- **What the exercise asks**: Repeat every entry, word for word, leaving no line out.

- **Data to use**:
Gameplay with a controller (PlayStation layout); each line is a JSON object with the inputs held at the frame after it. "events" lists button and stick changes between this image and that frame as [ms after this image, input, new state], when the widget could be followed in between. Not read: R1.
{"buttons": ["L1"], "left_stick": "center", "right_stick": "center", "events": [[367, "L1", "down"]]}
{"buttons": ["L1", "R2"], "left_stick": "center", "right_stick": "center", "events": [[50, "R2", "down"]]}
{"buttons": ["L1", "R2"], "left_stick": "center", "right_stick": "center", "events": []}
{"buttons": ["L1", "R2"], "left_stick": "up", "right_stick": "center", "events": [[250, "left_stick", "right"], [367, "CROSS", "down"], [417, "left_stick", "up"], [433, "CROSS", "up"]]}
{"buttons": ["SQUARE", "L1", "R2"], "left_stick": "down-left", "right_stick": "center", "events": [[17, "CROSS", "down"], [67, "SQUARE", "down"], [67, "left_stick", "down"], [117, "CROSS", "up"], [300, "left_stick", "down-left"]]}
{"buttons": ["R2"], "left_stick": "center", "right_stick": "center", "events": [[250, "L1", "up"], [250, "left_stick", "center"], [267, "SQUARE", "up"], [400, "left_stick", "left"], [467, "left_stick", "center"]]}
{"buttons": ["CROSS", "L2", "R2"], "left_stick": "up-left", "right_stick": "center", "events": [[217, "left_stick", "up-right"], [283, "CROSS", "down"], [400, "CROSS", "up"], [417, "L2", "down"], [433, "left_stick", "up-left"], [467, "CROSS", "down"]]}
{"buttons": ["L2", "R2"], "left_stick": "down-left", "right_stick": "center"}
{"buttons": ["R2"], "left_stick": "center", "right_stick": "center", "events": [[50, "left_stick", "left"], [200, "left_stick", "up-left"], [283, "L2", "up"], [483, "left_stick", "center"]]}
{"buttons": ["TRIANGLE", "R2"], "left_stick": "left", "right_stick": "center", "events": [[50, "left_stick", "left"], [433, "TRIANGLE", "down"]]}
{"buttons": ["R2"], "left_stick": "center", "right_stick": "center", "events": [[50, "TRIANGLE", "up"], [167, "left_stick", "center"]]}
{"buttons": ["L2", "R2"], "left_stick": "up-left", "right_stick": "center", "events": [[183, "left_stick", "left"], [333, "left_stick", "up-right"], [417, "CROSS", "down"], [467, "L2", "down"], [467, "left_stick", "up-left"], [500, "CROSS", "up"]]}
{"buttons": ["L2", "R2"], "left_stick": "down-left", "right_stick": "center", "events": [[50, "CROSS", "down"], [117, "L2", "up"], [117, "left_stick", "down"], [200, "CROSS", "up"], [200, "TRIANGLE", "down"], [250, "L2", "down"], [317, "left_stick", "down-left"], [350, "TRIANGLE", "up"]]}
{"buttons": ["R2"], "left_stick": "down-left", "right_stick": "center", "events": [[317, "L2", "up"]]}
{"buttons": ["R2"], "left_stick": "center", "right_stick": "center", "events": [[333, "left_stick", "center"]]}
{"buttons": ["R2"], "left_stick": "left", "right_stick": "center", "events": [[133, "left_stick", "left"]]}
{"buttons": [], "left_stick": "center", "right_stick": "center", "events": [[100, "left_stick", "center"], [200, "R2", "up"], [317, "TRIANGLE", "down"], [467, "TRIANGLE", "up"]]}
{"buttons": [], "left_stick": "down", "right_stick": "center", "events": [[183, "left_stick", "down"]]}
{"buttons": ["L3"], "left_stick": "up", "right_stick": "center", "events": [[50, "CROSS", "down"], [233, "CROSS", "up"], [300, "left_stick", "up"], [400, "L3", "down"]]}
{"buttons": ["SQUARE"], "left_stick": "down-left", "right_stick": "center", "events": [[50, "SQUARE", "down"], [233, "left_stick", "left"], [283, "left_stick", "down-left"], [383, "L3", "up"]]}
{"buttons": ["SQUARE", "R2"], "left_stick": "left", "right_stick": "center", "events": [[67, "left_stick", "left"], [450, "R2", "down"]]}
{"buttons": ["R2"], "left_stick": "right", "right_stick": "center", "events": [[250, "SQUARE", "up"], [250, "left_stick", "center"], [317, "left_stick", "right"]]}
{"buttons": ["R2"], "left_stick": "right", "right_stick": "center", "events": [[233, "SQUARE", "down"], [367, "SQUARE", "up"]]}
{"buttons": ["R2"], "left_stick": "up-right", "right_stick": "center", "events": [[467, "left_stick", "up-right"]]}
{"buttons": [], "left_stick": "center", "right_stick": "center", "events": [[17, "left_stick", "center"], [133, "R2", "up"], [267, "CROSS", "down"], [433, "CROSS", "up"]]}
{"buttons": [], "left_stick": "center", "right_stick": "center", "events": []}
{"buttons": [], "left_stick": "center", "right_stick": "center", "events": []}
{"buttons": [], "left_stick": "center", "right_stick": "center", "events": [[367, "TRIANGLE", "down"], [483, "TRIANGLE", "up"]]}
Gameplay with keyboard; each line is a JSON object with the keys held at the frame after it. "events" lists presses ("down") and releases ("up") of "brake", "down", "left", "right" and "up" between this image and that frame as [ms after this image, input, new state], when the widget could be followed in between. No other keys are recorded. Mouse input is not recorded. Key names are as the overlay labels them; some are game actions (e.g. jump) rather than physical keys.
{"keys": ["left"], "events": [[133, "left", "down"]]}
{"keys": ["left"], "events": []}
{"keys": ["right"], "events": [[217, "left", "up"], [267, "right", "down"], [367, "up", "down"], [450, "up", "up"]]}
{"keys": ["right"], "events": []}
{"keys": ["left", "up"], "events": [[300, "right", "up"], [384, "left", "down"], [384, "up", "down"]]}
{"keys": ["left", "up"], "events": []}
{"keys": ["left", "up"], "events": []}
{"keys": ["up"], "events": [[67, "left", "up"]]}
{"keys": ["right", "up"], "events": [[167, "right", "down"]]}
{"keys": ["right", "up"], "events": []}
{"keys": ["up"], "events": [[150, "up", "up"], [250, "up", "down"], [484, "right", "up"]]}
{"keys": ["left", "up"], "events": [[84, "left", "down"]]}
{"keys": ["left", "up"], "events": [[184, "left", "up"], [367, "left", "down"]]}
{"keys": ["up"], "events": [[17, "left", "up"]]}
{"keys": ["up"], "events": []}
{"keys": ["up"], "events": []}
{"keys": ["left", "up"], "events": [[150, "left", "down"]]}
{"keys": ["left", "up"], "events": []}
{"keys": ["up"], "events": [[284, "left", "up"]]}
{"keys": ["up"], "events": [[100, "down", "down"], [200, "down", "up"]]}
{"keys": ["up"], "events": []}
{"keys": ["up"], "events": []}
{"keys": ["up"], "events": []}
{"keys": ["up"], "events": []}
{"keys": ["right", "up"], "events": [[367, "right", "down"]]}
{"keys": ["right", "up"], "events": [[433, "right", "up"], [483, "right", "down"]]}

- **Task response**:
Gameplay with a controller (PlayStation layout); each line is a JSON object with the inputs held at the frame after it. "events" lists button and stick changes between this image and that frame as [ms after this image, input, new state], when the widget could be followed in between. Not read: R1.
{"buttons": ["L1"], "left_stick": "center", "right_stick": "center", "events": [[367, "L1", "down"]]}
{"buttons": ["L1", "R2"], "left_stick": "center", "right_stick": "center", "events": [[50, "R2", "down"]]}
{"buttons": ["L1", "R2"], "left_stick": "center", "right_stick": "center", "events": []}
{"buttons": ["L1", "R2"], "left_stick": "up", "right_stick": "center", "events": [[250, "left_stick", "right"], [367, "CROSS", "down"], [417, "left_stick", "up"], [433, "CROSS", "up"]]}
{"buttons": ["SQUARE", "L1", "R2"], "left_stick": "down-left", "right_stick": "center", "events": [[17, "CROSS", "down"], [67, "SQUARE", "down"], [67, "left_stick", "down"], [117, "CROSS", "up"], [300, "left_stick", "down-left"]]}
{"buttons": ["R2"], "left_stick": "center", "right_stick": "center", "events": [[250, "L1", "up"], [250, "left_stick", "center"], [267, "SQUARE", "up"], [400, "left_stick", "left"], [467, "left_stick", "center"]]}
{"buttons": ["CROSS", "L2", "R2"], "left_stick": "up-left", "right_stick": "center", "events": [[217, "left_stick", "up-right"], [283, "CROSS", "down"], [400, "CROSS", "up"], [417, "L2", "down"], [433, "left_stick", "up-left"], [467, "CROSS", "down"]]}
{"buttons": ["L2", "R2"], "left_stick": "down-left", "right_stick": "center"}
{"buttons": ["R2"], "left_stick": "center", "right_stick": "center", "events": [[50, "left_stick", "left"], [200, "left_stick", "up-left"], [283, "L2", "up"], [483, "left_stick", "center"]]}
{"buttons": ["TRIANGLE", "R2"], "left_stick": "left", "right_stick": "center", "events": [[50, "left_stick", "left"], [433, "TRIANGLE", "down"]]}
{"buttons": ["R2"], "left_stick": "center", "right_stick": "center", "events": [[50, "TRIANGLE", "up"], [167, "left_stick", "center"]]}
{"buttons": ["L2", "R2"], "left_stick": "up-left", "right_stick": "center", "events": [[183, "left_stick", "left"], [333, "left_stick", "up-right"], [417, "CROSS", "down"], [467, "L2", "down"], [467, "left_stick", "up-left"], [500, "CROSS", "up"]]}
{"buttons": ["L2", "R2"], "left_stick": "down-left", "right_stick": "center", "events": [[50, "CROSS", "down"], [117, "L2", "up"], [117, "left_stick", "down"], [200, "CROSS", "up"], [200, "TRIANGLE", "down"], [250, "L2", "down"], [317, "left_stick", "down-left"], [350, "TRIANGLE", "up"]]}
{"buttons": ["R2"], "left_stick": "down-left", "right_stick": "center", "events": [[317, "L2", "up"]]}
{"buttons": ["R2"], "left_stick": "center", "right_stick": "center", "events": [[333, "left_stick", "center"]]}
{"buttons": ["R2"], "left_stick": "left", "right_stick": "center", "events": [[133, "left_stick", "left"]]}
{"buttons": [], "left_stick": "center", "right_stick": "center", "events": [[100, "left_stick", "center"], [200, "R2", "up"], [317, "TRIANGLE", "down"], [467, "TRIANGLE", "up"]]}
{"buttons": [], "left_stick": "down", "right_stick": "center", "events": [[183, "left_stick", "down"]]}
{"buttons": ["L3"], "left_stick": "up", "right_stick": "center", "events": [[50, "CROSS", "down"], [233, "CROSS", "up"], [300, "left_stick", "up"], [400, "L3", "down"]]}
{"buttons": ["SQUARE"], "left_stick": "down-left", "right_stick": "center", "events": [[50, "SQUARE", "down"], [233, "left_stick", "left"], [283, "left_stick", "down-left"], [383, "L3", "up"]]}
{"buttons": ["SQUARE", "R2"], "left_stick": "left", "right_stick": "center", "events": [[67, "left_stick", "left"], [450, "R2", "down"]]}
{"buttons": ["R2"], "left_stick": "right", "right_stick": "center", "events": [[250, "SQUARE", "up"], [250, "left_stick", "center"], [317, "left_stick", "right"]]}
{"buttons": ["R2"], "left_stick": "right", "right_stick": "center", "events": [[233, "SQUARE", "down"], [367, "SQUARE", "up"]]}
{"buttons": ["R2"], "left_stick": "up-right", "right_stick": "center", "events": [[467, "left_stick", "up-right"]]}
{"buttons": [], "left_stick": "center", "right_stick": "center", "events": [[17, "left_stick", "center"], [133, "R2", "up"], [267, "CROSS", "down"], [433, "CROSS", "up"]]}
{"buttons": [], "left_stick": "center", "right_stick": "center", "events": []}
{"buttons": [], "left_stick": "center", "right_stick": "center", "events": []}
{"buttons": [], "left_stick": "center", "right_stick": "center", "events": [[367, "TRIANGLE", "down"], [483, "TRIANGLE", "up"]]}
Gameplay with keyboard; each line is a JSON object with the keys held at the frame after it. "events" lists presses ("down") and releases ("up") of "brake", "down", "left", "right" and "up" between this image and that frame as [ms after this image, input, new state], when the widget could be followed in between. No other keys are recorded. Mouse input is not recorded. Key names are as the overlay labels them; some are game actions (e.g. jump) rather than physical keys.
{"keys": ["left"], "events": [[133, "left", "down"]]}
{"keys": ["left"], "events": []}
{"keys": ["right"], "events": [[217, "left", "up"], [267, "right", "down"], [367, "up", "down"], [450, "up", "up"]]}
{"keys": ["right"], "events": []}
{"keys": ["left", "up"], "events": [[300, "right", "up"], [384, "left", "down"], [384, "up", "down"]]}
{"keys": ["left", "up"], "events": []}
{"keys": ["left", "up"], "events": []}
{"keys": ["up"], "events": [[67, "left", "up"]]}
{"keys": ["right", "up"], "events": [[167, "right", "down"]]}
{"keys": ["right", "up"], "events": []}
{"keys": ["up"], "events": [[150, "up", "up"], [250, "up", "down"], [484, "right", "up"]]}
{"keys": ["left", "up"], "events": [[84, "left", "down"]]}
{"keys": ["left", "up"], "events": [[184, "left", "up"], [367, "left", "down"]]}
{"keys": ["up"], "events": [[17, "left", "up"]]}
{"keys": ["up"], "events": []}
{"keys": ["up"], "events": []}
{"keys": ["left", "up"], "events": [[150, "left", "down"]]}
{"keys": ["left", "up"], "events": []}
{"keys": ["up"], "events": [[284, "left", "up"]]}
{"keys": ["up"], "events": [[100, "down", "down"], [200, "down", "up"]]}
{"keys": ["up"], "events": []}
{"keys": ["up"], "events": []}
{"keys": ["up"], "events": []}
{"keys": ["up"], "events": []}
{"keys": ["right", "up"], "events": [[367, "right", "down"]]}
{"keys": ["right", "up"], "events": [[433, "right", "up"], [483, "right", "down"]]}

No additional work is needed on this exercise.